For Immediate Release: April 6, 2017
Women-Church Convergence Members Respond To Challenging Times With Spirituality and Calls for Justice
Women-Church Convergence (W-CC), a coalition of autonomous Catholic-rooted feminist organizations, gathered in Chicago last weekend for its annual meeting and expressed its extreme dismay about the present United States administration and its destructive policy positions on many urgent issues.
W-CC held a public panel in conjunction with its annual meeting entitled “Feminist Spirituality and Activism in Challenging Times,” in which five inspiring women of faith shared their perspectives on intersectional activism since the election. Speakers on the panel included Mary E. Hunt, Ph.D., a feminist theologian who is co-founder and co-director of the Women's Alliance for Theology, Ethics and Ritual (WATER), Sonja Spoo, Domestic Program Associate at Catholics for Choice (CFC), Laura Singer, an activist for reform in the Catholic church working with the Women's Ordination Conference and Call To Action, and Lauren Robinson and Violet Ricker, both current students at McCormick Theological Seminary.
Throughout their annual meeting, W-CC members shared their distress regarding current U.S. policies including those related to environmental degradation, limiting access to women's health and reproductive justice, the undermining of public education, xenophobia, rollback of protections for transgender students, support for militarization at the expense of critical human services, and regressive tax policies which enrich a few and impoverish millions of others.

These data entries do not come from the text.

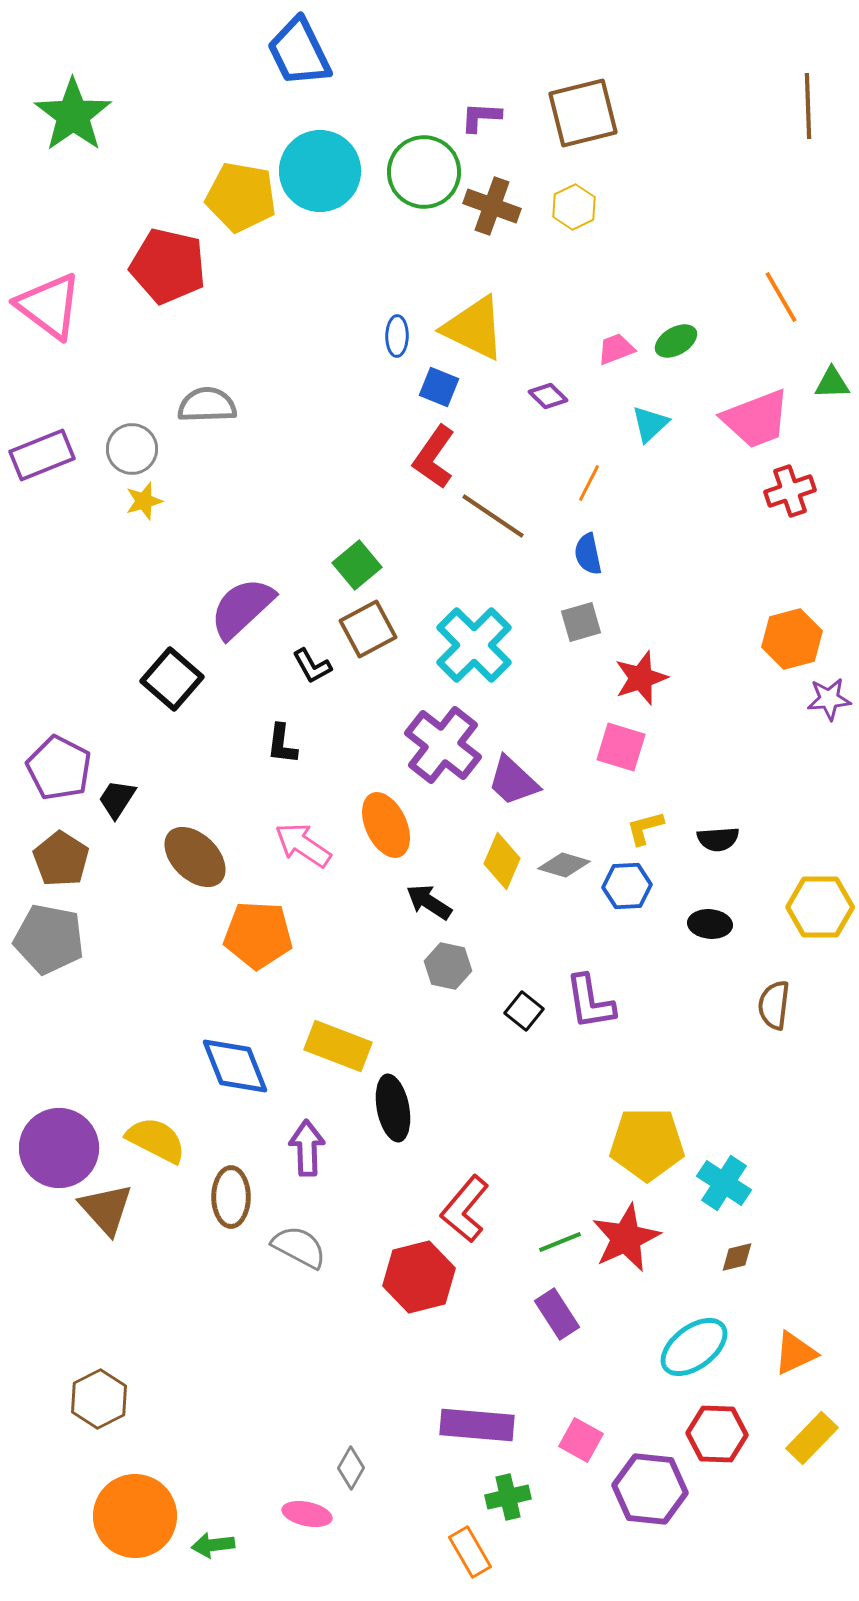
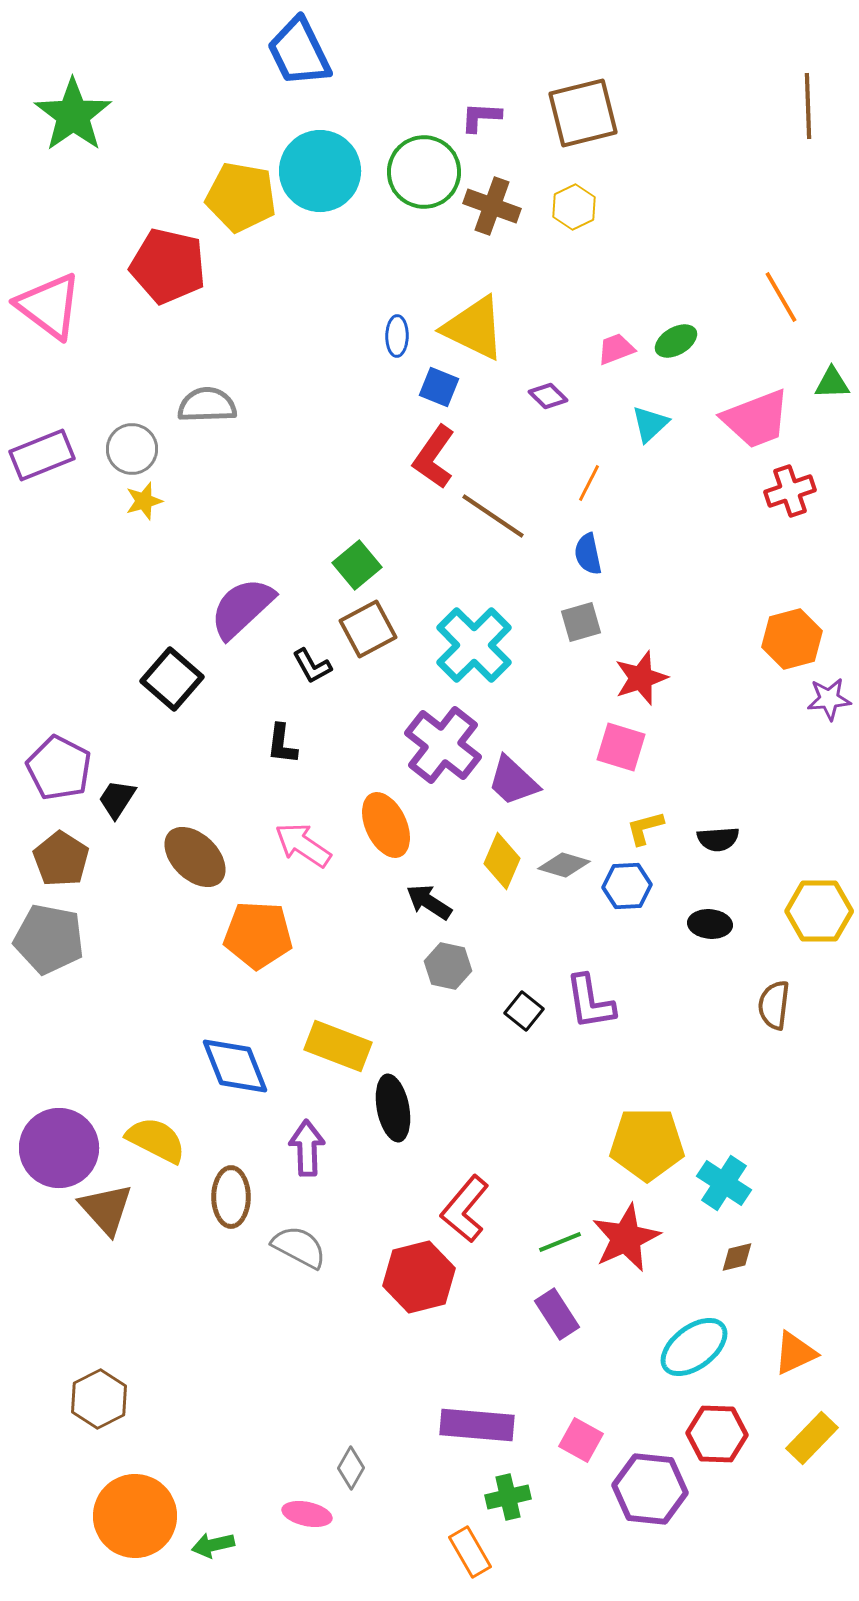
yellow hexagon at (820, 907): moved 1 px left, 4 px down
green arrow at (213, 1545): rotated 6 degrees counterclockwise
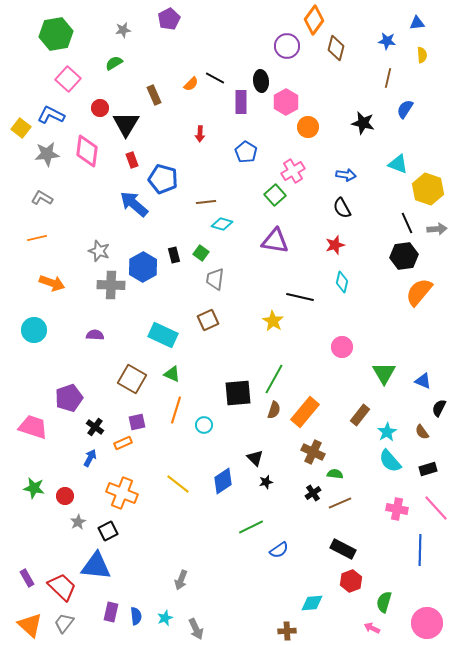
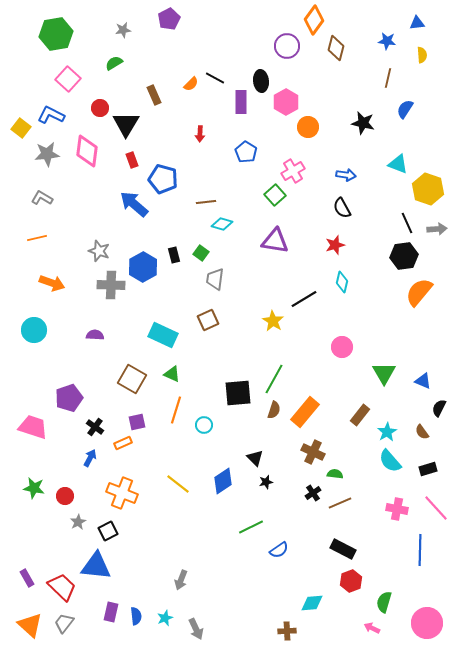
black line at (300, 297): moved 4 px right, 2 px down; rotated 44 degrees counterclockwise
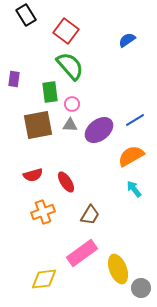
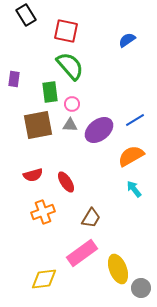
red square: rotated 25 degrees counterclockwise
brown trapezoid: moved 1 px right, 3 px down
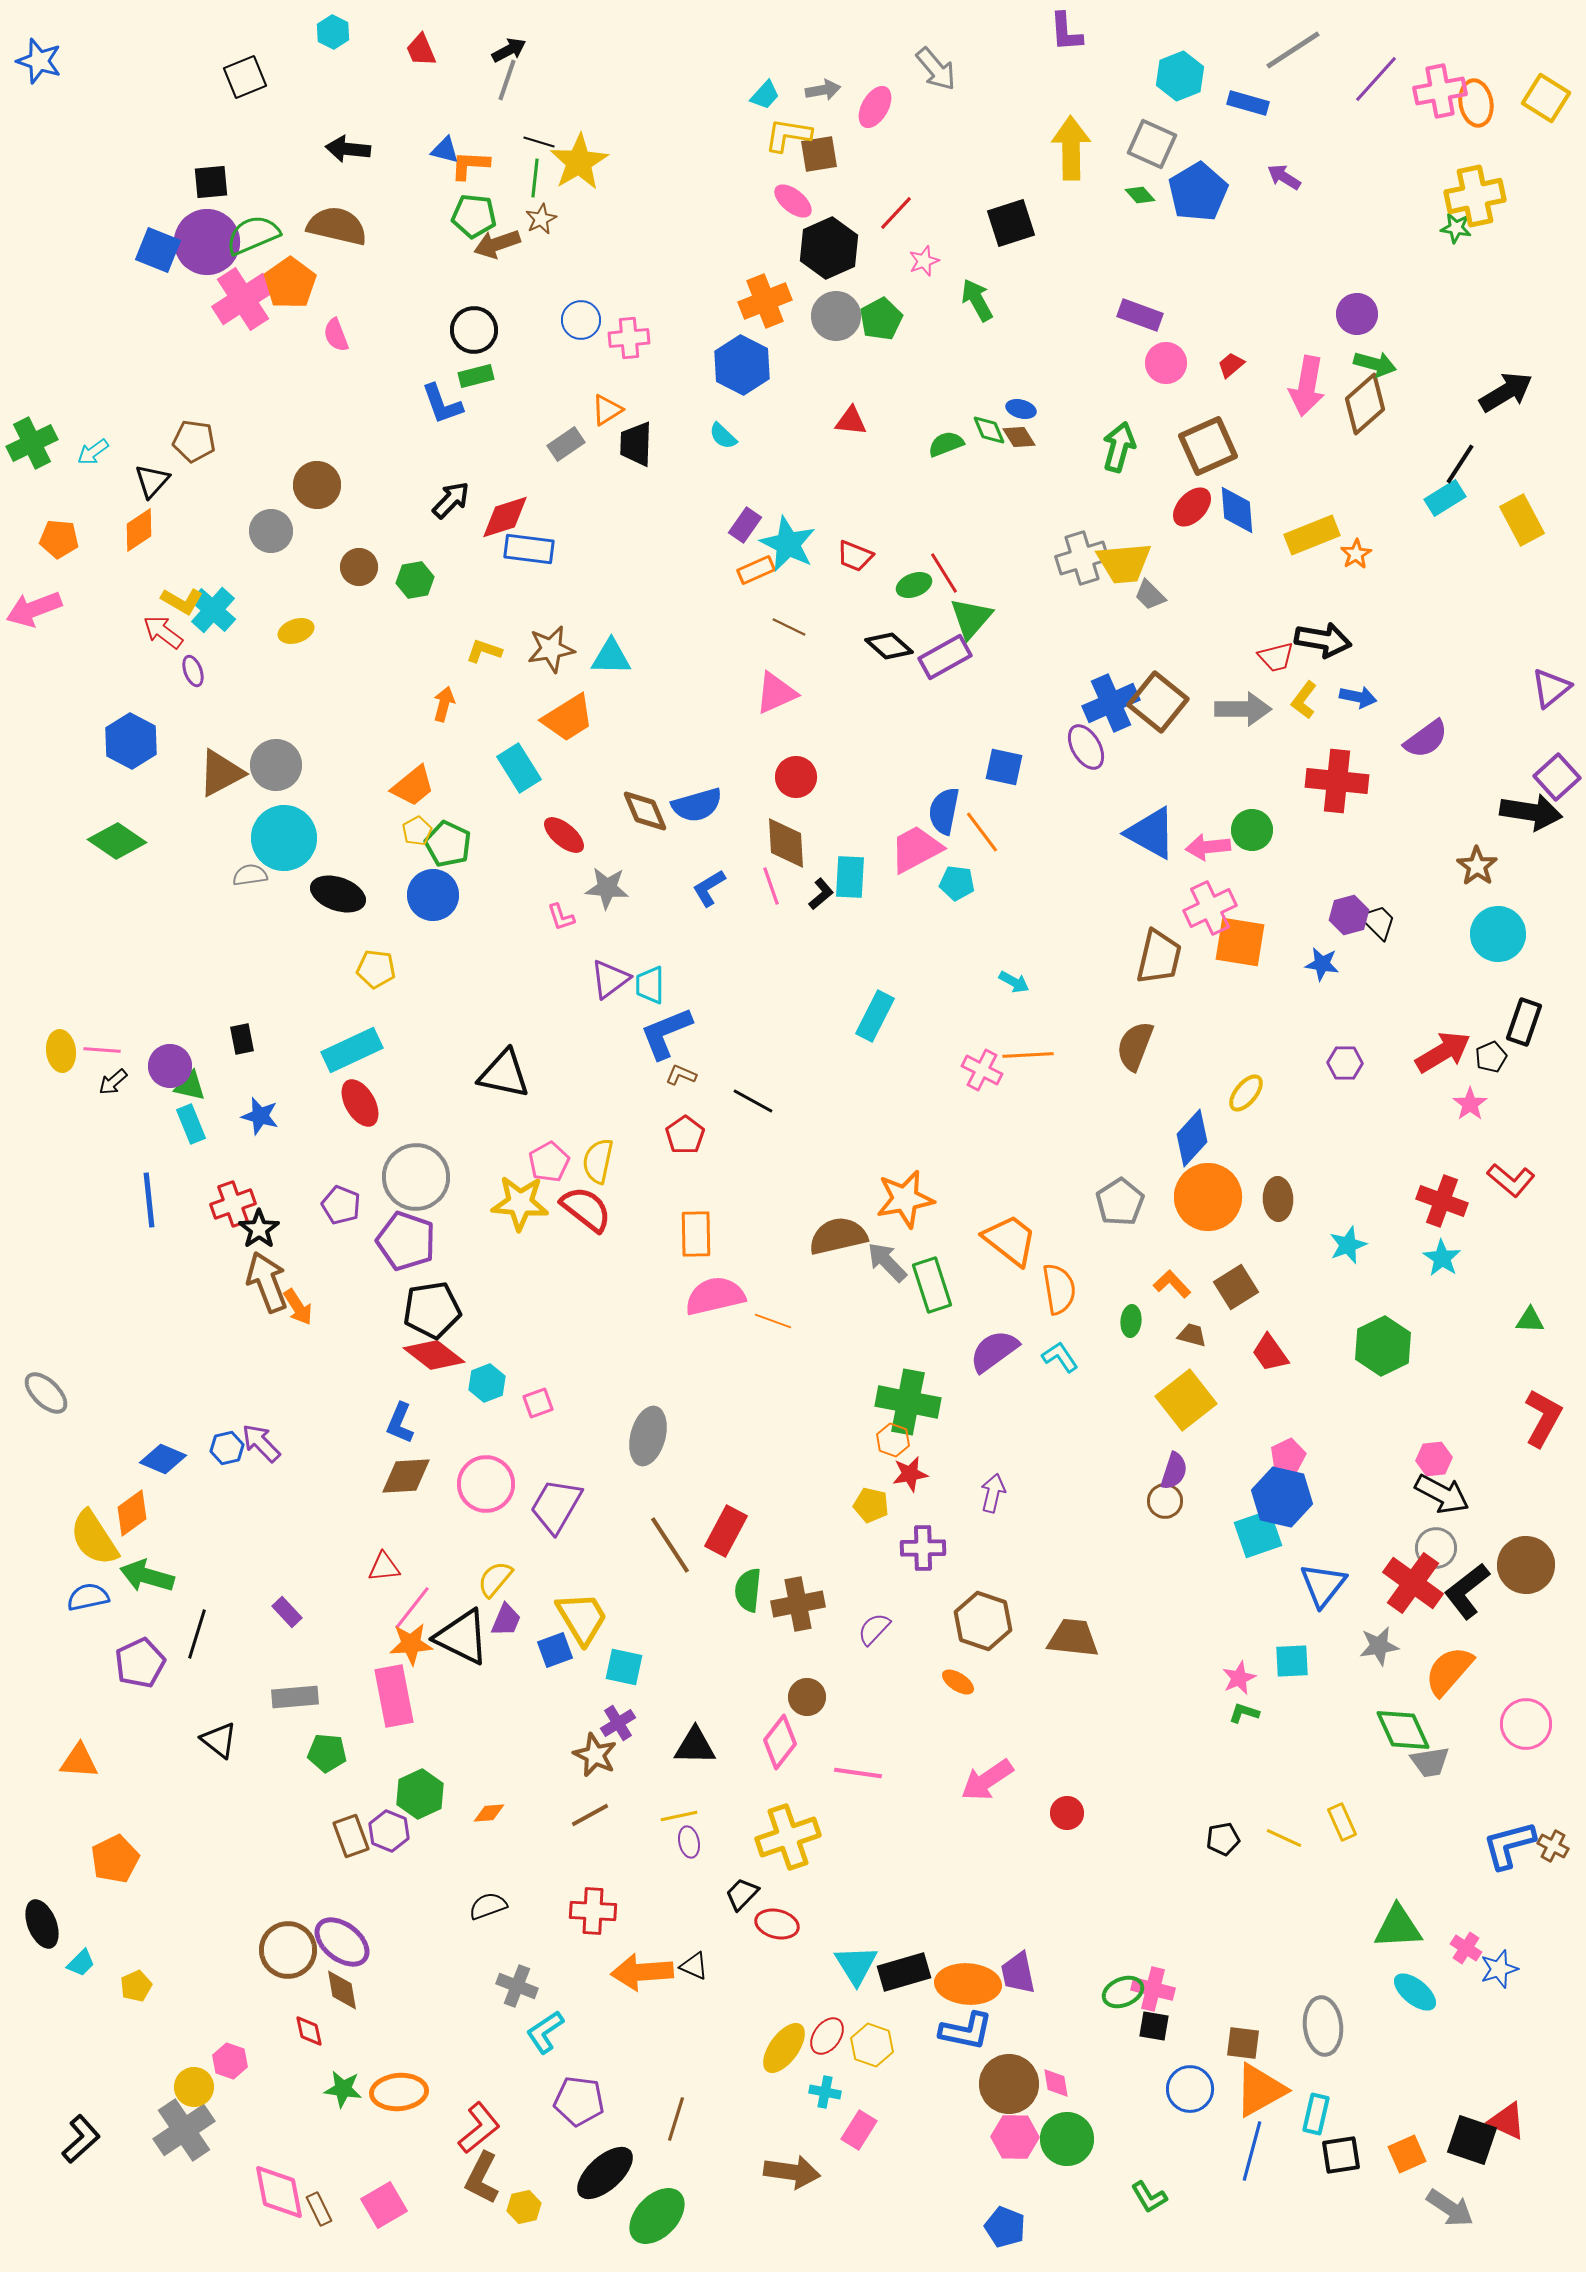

W-CC shared deep concern of the administration's wholesale denial of facts and truth, which demonstrate a profound disrespect for human intelligence and lack of integrity.
W-CC also criticized the U.S. Conference of Catholic Bishops (USCCB) for abandoning the social justice commitments of our faith, and for failing to advocate for the overall common good. It decried the USCCB's focus on abortion and perceived threats to "religious liberty" at the expense of other pressing issues.
Further, W-CC pointed with alarm to the concentration of self-described Catholics around the present leadership, people with a limited grasp of essential Gospel values.
Women-Church Convergence envisions a society of justice, equality and the inclusion of all; honest, ethical, environmentally sensitive and democratic.
It pledges anew to work for such a society with all people of goodwill.